Infer rnnt onnx wrong
pengaoao opened this issue · 1 comments
the pretrained model got from
https://github.com/espnet/espnet/tree/master/egs2/librispeech/asr1
Conformer-RNN Transducer
Environments
date: Wed Apr 27 09:30:57 EDT 2022
python version: 3.8.5 (default, Sep 4 2020, 07:30:14) [GCC 7.3.0]
espnet version: espnet 0.10.7a1
pytorch version: pytorch 1.8.1+cu102
Git hash: 21d19be00089678ca27f7fce474ef8d787689512
Commit date: Wed Mar 16 08:06:52 2022 -0400
ASR config: conf/tuning/transducer/train_conformer-rnn_transducer.yaml
Decode config: conf/tuning/transducer/decode.yaml
Pretrained model: https://huggingface.co/espnet/chai_librispeech_asr_train_conformer-rnn_transducer_raw_en_bpe5000_sp
export onnx script:
from espnet2.bin.asr_inference import Speech2Text
import os
import yaml
from espnet_onnx.export import ASRModelExport
from pathlib import Path
m = ASRModelExport()
m.set_export_config(max_seq_len=5000)
transducer_conf = yaml.safe_load(Path('espnet/egs2/librispeech/asr1/conf/decode_rnnt_conformer.yaml').read_text())

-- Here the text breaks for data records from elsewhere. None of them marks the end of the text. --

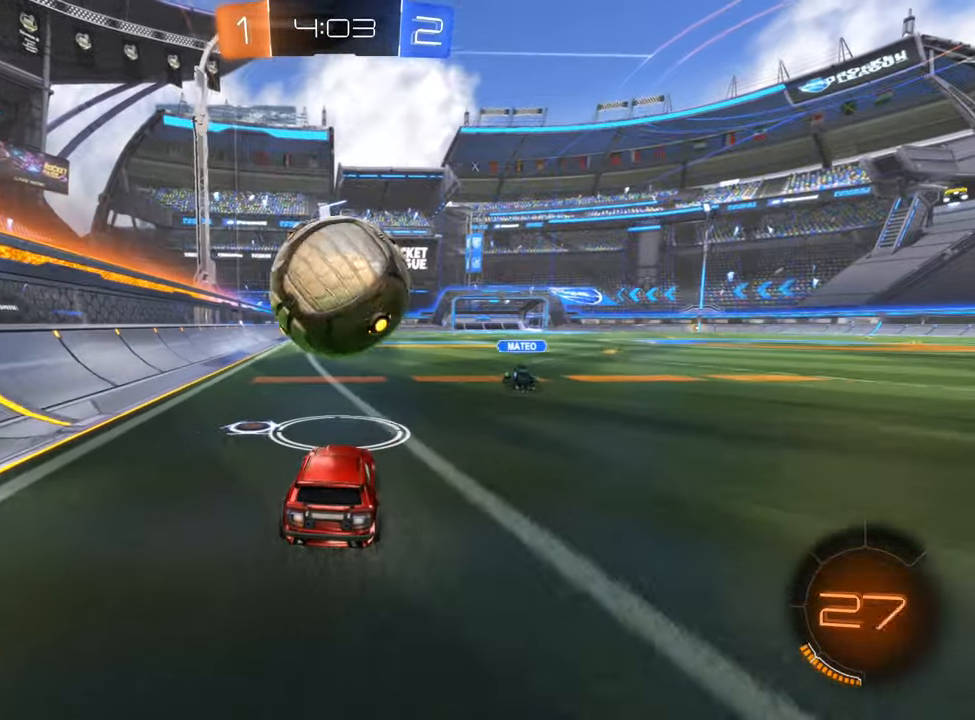
{"buttons": ["B", "R2"], "left_stick": "center", "right_stick": "center", "events": []}
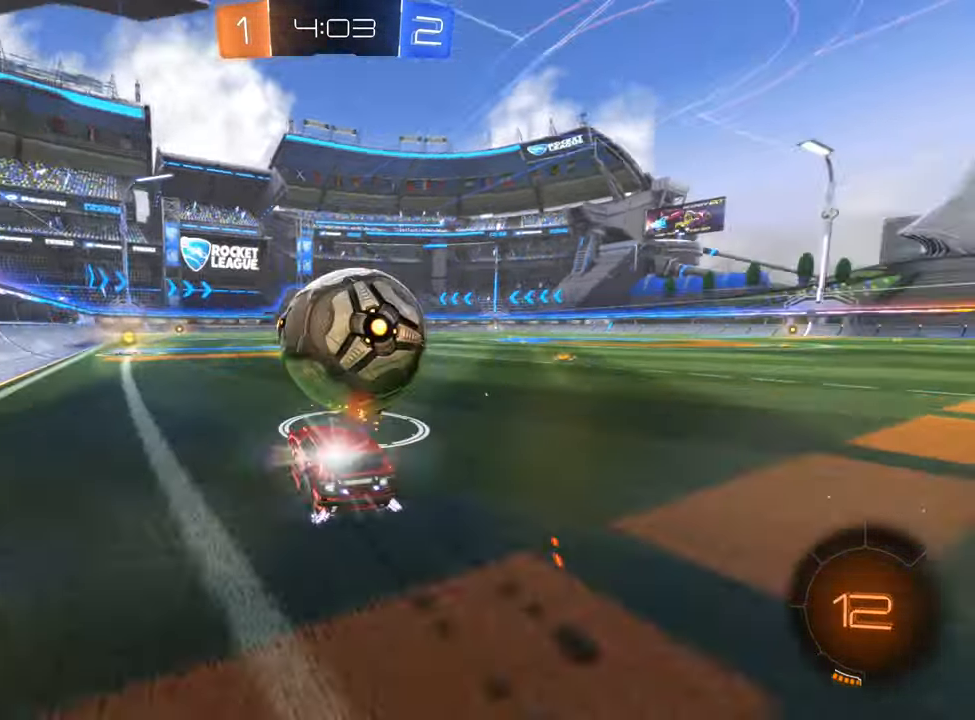
{"buttons": ["R2"], "left_stick": "center", "right_stick": "center", "events": [[166, "B", "up"]]}
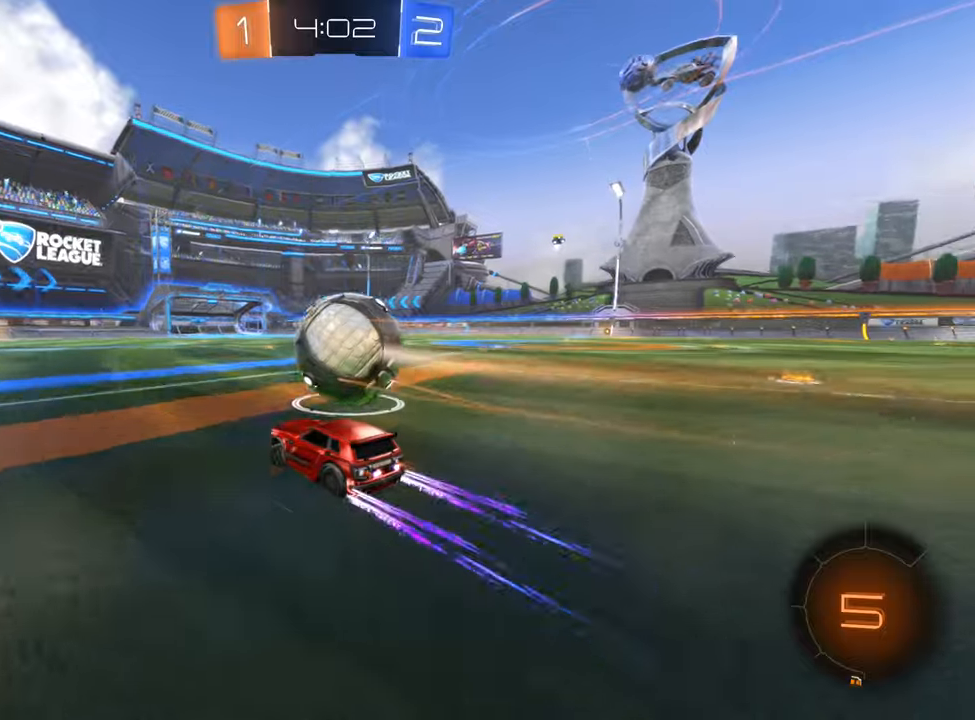
{"buttons": ["R2"], "left_stick": "center", "right_stick": "center", "events": []}
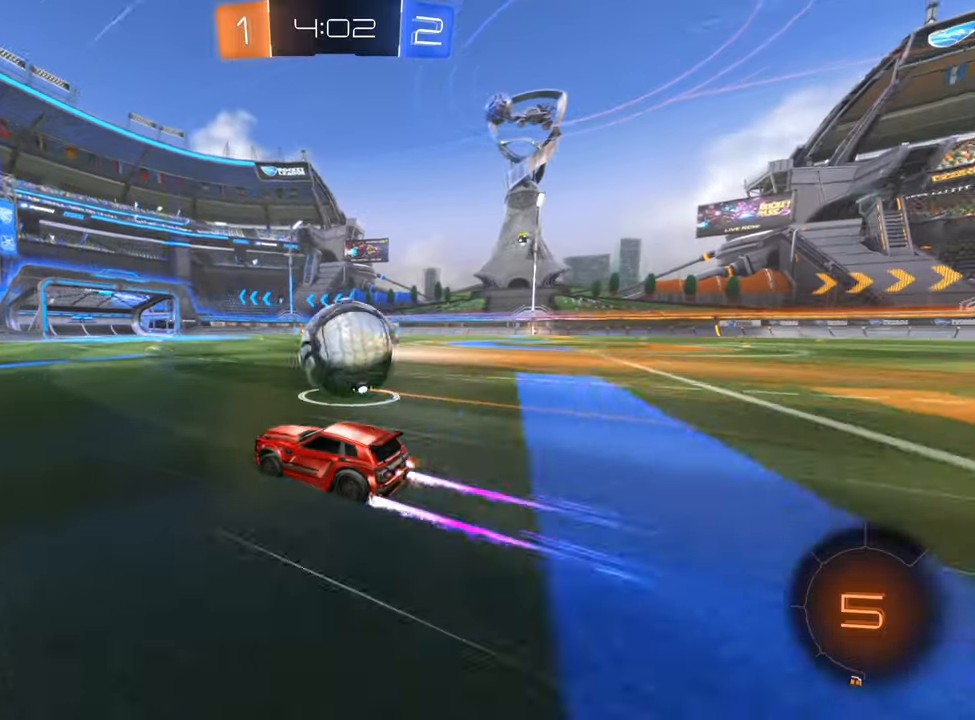
{"buttons": ["R2"], "left_stick": "center", "right_stick": "center", "events": [[200, "B", "down"], [233, "left_stick", "right"], [317, "B", "up"], [417, "left_stick", "center"]]}
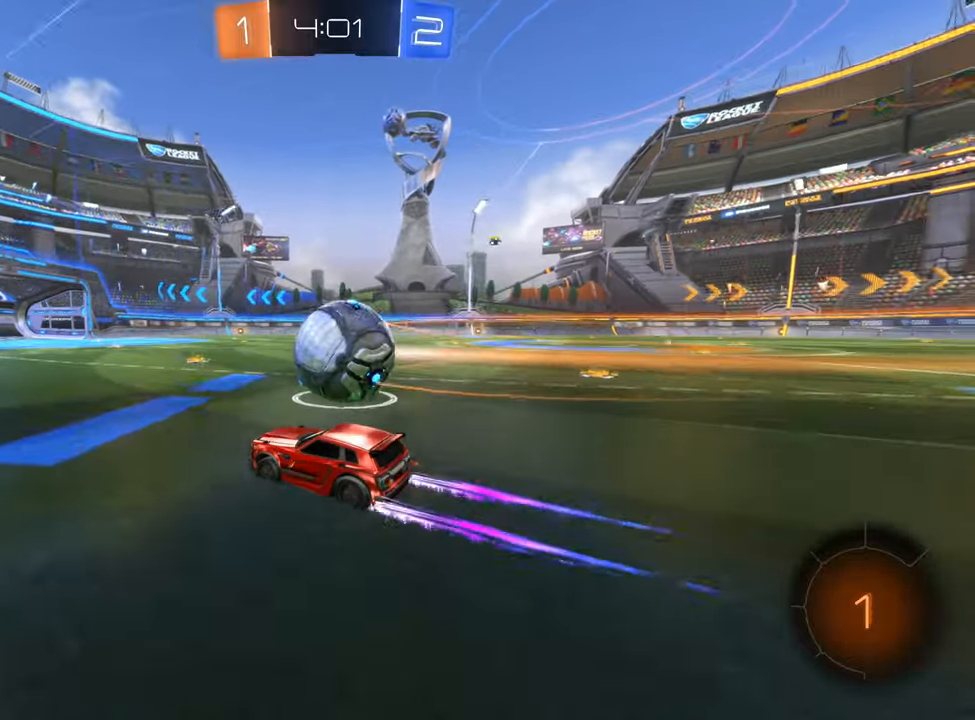
{"buttons": [], "left_stick": "right", "right_stick": "center", "events": [[167, "left_stick", "left"], [250, "left_stick", "center"], [317, "left_stick", "right"], [450, "R2", "up"]]}
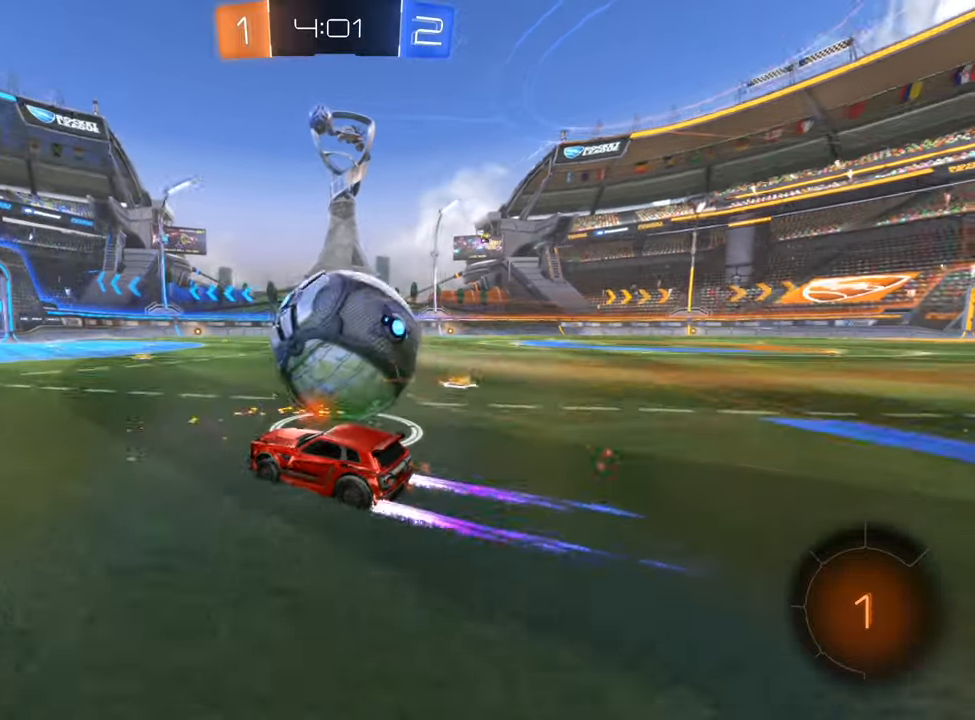
{"buttons": [], "left_stick": "center", "right_stick": "center", "events": [[33, "left_stick", "center"], [233, "left_stick", "down-right"], [367, "left_stick", "center"]]}
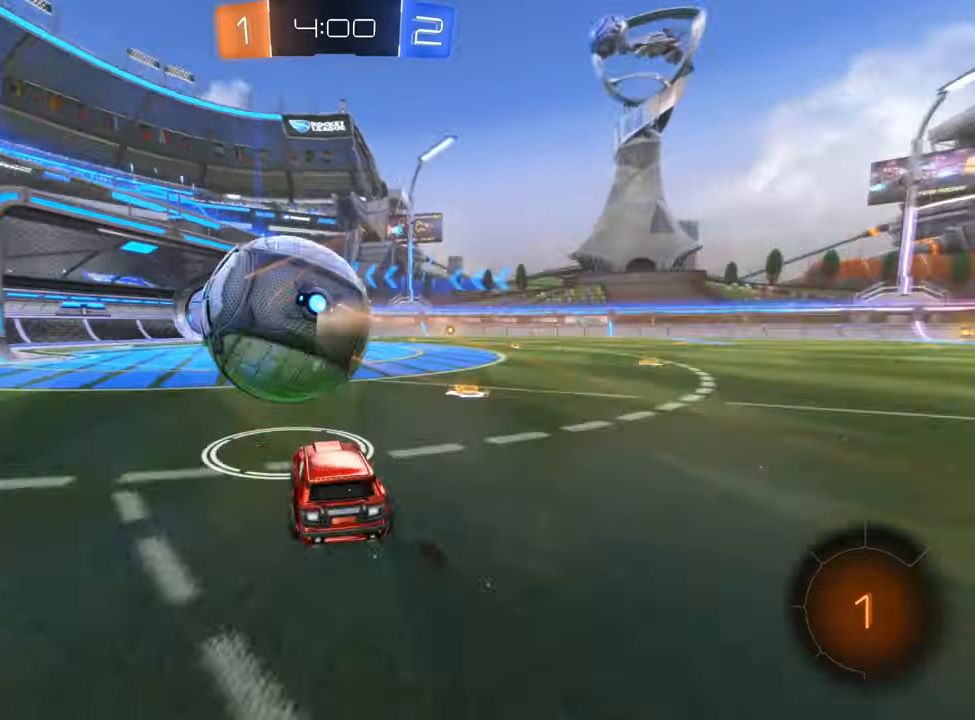
{"buttons": ["R2"], "left_stick": "right", "right_stick": "center", "events": [[150, "R2", "down"], [150, "left_stick", "right"]]}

speech2text = Speech2Text(asr_train_config="test/espnet_onnx2/rnnt/exp/asr_train_rnnt_conformer_ngpu4_raw_en_bpe5000_sp/config.yaml",
asr_model_file="espnet_onnx2/rnnt/exp/asr_train_rnnt_conformer_ngpu4_raw_en_bpe5000_sp/valid.loss.ave_10best.pth",
transducer_conf=transducer_conf["transducer_conf"],
lm_train_config = "test/espnet_onnx2/rnnt/lm_config/config.yaml",
lm_file="test/espnet_onnx2/rnnt/lm_config/17epoch.pth",
lm_weight=0.0
)
m.export(speech2text, 'onnx_export', quantize=False)
the infer script is:
import librosa
from espnet_onnx import Speech2Text
#from pyacl.acl_infer import init_acl, release_acl
from tqdm import tqdm
import os,re
def findAllFile(base):
for root, ds, fs in os.walk(base):
for f in fs:
if re.match(r'.\d.', f) and f.endswith("flac"):
fullname = os.path.join(root, f)
yield fullname
#init_acl(0)
#speech2text = Speech2Text(tag_name='')
speech2text = Speech2Text(model_dir='/root/.cache/espnet_onnx/onnx_export/')
path = "espnet/egs2/librispeech/asr1/downloads/LibriSpeech/test-clean/"
j = 0
with open("test2.txt", 'w') as fout:
for i in findAllFile(path):
y, sr = librosa.load(i, sr=16000)
nbest = speech2text(y)
res = ""
res = "".join(nbest[0][1])
fout.write('{} {}\n'.format(i.split('/')[-1].split('.')[0], res))
the ERROR is:
root@ubuntu:/home/test/espnet_onnx2/rnnt# python3 infer.py
Traceback (most recent call last):
File "infer.py", line 24, in
nbest = speech2text(y)
File "/usr/local/python3.7.5/lib/python3.7/site-packages/espnet_onnx/asr/asr_model.py", line 84, in call
nbest_hyps = self.beam_search(enc[0])[:1]
File "/usr/local/python3.7.5/lib/python3.7/site-packages/espnet_onnx/asr/beam_search/beam_search_transducer.py", line 111, in call
nbest_hyps = self.search_algorithm(enc_out)
File "/usr/local/python3.7.5/lib/python3.7/site-packages/espnet_onnx/asr/beam_search/beam_search_transducer.py", line 238, in default_beam_search
lm_tokens, max_hyp.lm_state, None
File "/usr/local/python3.7.5/lib/python3.7/site-packages/espnet_onnx/asr/model/lms/transformer_lm.py", line 62, in score
k: v for k, v in zip(self.enc_in_cache_names, state)
TypeError: zip argument #2 must support iteration
I found the script run function score in espnet_onnx/asr/model/lms/transformer_lm.py, but the state is None, that may be the reason for this ERROR
@pengaoao Thank you for reporting the issue.
You are correct, I think we need to add if
sentence here to avoid state=None case.